A great example of DeSantis’ heavy handedness and lack of a sense of humor occurred in March, when he was about to appear at a press conference in Tampa.
The site was the University of South Florida. Standing behind the podium was a group of high school students who were wearing masks. As DeSantis approached the podium, the students looked eagerly at him.
Unsmiling and with furrowed brow, he looked at them and said, “You do not have to wear those masks.”
That drew a few laughs from the students, but the laughs quickly evaporated as DeSantis bore in, saying…
“Please take them off. Honestly, it’s not doing anything. We’ve got to stop with this Covid theater. So, if you want to wear it, fine — but this is ridiculous.”
He came across like a Catholic-school nun about to rap the knuckles of her sixth-graders for failing to pay attention.
The high school students at the DeSantis press conference were clearly confused; some of them took their masks off while others opted to keep them on.
DeSantis could have used the moment to make a joke about masks and humor the students. Instead, he looked like a sour and grumpy young man.
Since then, and partly because of that incident, DeSantis has received a lot of unwelcome press. For example, New York Times columnist David Brooks, a Republican who cannot abide Trump (God bless him), said in a Sept. 15 piece that he was “a DeSantis doubter.”

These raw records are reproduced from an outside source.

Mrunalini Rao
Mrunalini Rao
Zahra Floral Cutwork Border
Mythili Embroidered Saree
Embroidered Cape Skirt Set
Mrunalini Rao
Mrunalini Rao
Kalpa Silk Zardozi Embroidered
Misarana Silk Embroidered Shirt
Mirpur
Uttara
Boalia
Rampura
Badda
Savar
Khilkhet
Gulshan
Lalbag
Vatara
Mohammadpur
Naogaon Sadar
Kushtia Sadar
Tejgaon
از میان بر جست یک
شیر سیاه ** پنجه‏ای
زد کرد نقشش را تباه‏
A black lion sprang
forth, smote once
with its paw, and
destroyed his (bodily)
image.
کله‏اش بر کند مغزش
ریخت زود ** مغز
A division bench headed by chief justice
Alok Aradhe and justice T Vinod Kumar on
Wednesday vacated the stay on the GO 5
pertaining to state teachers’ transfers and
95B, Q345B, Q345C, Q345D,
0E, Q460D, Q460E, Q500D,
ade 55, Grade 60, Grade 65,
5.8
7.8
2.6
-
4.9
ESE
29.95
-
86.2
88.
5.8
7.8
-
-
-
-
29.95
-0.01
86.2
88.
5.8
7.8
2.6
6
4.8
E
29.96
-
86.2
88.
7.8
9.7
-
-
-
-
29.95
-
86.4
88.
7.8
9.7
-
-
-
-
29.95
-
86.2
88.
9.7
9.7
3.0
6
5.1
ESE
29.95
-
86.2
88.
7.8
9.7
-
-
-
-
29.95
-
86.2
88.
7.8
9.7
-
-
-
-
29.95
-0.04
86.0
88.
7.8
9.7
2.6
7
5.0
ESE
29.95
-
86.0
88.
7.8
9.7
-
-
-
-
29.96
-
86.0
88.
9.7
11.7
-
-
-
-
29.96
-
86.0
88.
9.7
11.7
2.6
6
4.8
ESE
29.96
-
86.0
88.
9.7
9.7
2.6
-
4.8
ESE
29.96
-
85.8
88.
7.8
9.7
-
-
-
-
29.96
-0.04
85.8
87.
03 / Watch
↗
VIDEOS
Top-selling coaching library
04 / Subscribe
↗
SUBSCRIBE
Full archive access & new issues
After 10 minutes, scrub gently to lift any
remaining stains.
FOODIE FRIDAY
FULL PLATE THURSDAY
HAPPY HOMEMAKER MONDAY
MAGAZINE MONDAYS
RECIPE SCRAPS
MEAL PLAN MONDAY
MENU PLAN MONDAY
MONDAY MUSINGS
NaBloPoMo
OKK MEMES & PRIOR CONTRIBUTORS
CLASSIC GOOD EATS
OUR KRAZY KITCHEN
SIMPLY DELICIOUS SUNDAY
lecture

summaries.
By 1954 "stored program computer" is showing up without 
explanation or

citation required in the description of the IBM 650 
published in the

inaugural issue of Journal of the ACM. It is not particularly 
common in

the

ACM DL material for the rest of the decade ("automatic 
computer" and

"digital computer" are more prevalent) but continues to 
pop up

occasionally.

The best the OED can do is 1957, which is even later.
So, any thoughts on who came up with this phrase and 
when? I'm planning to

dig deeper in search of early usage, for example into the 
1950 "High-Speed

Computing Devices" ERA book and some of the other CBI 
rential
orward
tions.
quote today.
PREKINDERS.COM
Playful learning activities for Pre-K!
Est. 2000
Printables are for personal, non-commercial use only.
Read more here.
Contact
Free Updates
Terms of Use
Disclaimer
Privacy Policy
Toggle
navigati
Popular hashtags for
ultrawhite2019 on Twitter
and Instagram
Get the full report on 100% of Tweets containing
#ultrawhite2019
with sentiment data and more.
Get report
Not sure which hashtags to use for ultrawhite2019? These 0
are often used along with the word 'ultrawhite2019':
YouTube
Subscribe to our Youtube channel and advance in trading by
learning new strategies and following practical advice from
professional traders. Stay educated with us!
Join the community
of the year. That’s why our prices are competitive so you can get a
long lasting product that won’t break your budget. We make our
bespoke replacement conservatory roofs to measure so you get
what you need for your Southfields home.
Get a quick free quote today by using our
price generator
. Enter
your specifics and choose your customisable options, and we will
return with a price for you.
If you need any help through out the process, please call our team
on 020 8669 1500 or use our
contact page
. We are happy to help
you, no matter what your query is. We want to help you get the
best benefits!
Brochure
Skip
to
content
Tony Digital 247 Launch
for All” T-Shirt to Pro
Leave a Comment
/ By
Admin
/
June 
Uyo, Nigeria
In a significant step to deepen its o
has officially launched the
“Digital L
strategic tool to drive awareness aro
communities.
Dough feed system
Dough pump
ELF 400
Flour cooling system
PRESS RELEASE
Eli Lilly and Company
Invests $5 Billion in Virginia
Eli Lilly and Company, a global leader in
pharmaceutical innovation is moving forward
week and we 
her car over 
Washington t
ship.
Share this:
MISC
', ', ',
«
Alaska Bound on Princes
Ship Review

“I doubt someone so emotionally flat and charmless can win a nomination in the age of intensive media,” he wrote.
Ouch! Coming from one of the country’s most respected political columnists, that is an incredibly damning assessment.
Another body blow came little more than a week later, on Sept. 24, in a Washington Post story by Hannah Knowles and Josh Dawsey. They wrote…
“Republican operatives and donors who have interacted with DeSantis said he sometimes struggles to connect with people, and his speeches are often didactic — not dazzling the crowd. It is unclear how his insular orbit would exist in a sprawling presidential operation…”
“Struggles to connect…didactic…insular.” Those, too, are thumbnail descriptions that stick.
Even before the University of South Florida incident, Dawsey and two other WaPo reporters had given DeSantis a firm kick in the shins.
In a Feb. 26 story, Dawsey & Co. paraphrased some former DeSantis staffers as having “raised concerns about whether he has the personal charisma and retail campaigning skills needed to succeed in the national political spotlight.”
And this from the same story…
“One person who has worked closely with him in Florida described the Harvard-educated attorney as ‘incredibly aloof,’ while a donor who met him recently called him ‘painfully awkward,’ speaking on the condition of anonymity to describe a private interaction.”
A politician who is “flat and charmless,” “incredibly aloof” and “painfully awkward” can get away with that in a state, even in a state as big as Florida. But in a national race, no.
So, for people hoping for DeSantis to beat Trump in the 2024 Republican primary, I say forget it. Mr. Sourpuss will not get elected outside the Sunshine State.